For viewers and readers particularly interested in Harvan's life and the process through which he came to document the life and work of the Pennsylvania's anthracite region, the edition includes the text and substantial audio excerpts of a series of five interviews with George Harvan conducted between May 1997 and January 1998. In that context George Harvan describes his upbringing in the mining town of Lansford, Pennsylvania, his coming to documentary photography while in the service in World War II, and his fifty-year career following his return to Lansford in 1947. The edited transcripts contain Harvan family photographs and are linked to groups of his own photographs that he discusses in the course of the interviews. And for those interested in listening to the original interviews, there are links to substantial audio segments of the original recordings of the interviews.

Finally, we offer a biographical and analytical essay that explores Harvan's work and life and places both within a broader historical and photographic context. There we examine the ways in which Harvan's documentary photography shows the influence of currents in the broader cultural history of the nation and yet at the same time reflects faithfully elements of the local ethnic and regional culture from which it emerged. This essay, like the edition as a whole, draws heavily on visual and oral evidence, taking full advantage of the multimedia sources in presenting its case.

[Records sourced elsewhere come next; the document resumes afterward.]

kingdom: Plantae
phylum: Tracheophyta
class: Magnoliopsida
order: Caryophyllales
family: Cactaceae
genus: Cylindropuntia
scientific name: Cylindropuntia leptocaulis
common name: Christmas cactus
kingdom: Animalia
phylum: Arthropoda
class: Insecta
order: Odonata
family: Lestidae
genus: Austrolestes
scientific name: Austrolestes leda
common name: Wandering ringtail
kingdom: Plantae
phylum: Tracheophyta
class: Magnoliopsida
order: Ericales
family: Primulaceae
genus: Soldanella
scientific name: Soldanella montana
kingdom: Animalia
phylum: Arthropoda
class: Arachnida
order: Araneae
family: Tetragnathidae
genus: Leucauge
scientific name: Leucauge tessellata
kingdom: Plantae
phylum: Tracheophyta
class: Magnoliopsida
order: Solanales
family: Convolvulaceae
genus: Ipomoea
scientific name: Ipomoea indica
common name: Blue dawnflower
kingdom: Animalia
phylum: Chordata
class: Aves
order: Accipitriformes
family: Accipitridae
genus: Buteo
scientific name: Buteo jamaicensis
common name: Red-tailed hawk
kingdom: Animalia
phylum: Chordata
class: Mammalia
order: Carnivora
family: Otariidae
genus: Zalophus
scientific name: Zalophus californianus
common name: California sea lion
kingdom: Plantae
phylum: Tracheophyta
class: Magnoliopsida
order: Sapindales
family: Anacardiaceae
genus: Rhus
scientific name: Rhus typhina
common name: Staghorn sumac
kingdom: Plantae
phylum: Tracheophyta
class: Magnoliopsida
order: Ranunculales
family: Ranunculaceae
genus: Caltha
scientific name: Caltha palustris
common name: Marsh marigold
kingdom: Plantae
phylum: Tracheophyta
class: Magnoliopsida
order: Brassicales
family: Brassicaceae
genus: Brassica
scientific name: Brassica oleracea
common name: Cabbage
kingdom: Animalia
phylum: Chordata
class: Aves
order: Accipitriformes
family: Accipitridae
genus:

Viewers and readers thus have three overlapping avenues through which to explore the life and work of George Harvan: an exhibition, an oral history, and a critical essay. Each route offers entry points into the rich array of visual, oral, and textual resources that we have assembled on this online edition. Each, we trust, takes advantage of the rich possibilities for multimedia history offered by the worldwide web and online publishing. We are grateful to The Journal of MultiMedia History for making it possible to bring George Harvan's story to a broader public. His work speaks to the resilience and dignity of men and women living hard lives in a region hit by catastrophic economic decline; at the same time this body of work speaks to one man's quest to present that human resilience and dignity to a wider audience. Harvan's remarkable artistic success speaks at once to the broader human condition and reveals the best of human possibilities. Repeatedly Harvan turned down professional opportunities that would have steered him away from his roots in the anthracite region. In so doing, he found ample opportunities for professional growth and artistic expression and created a unique photographic record for which we are deeply in his debt. Join with us in exploring this record; we are confident that you will ultimately be awed by the vision of this most modest of men.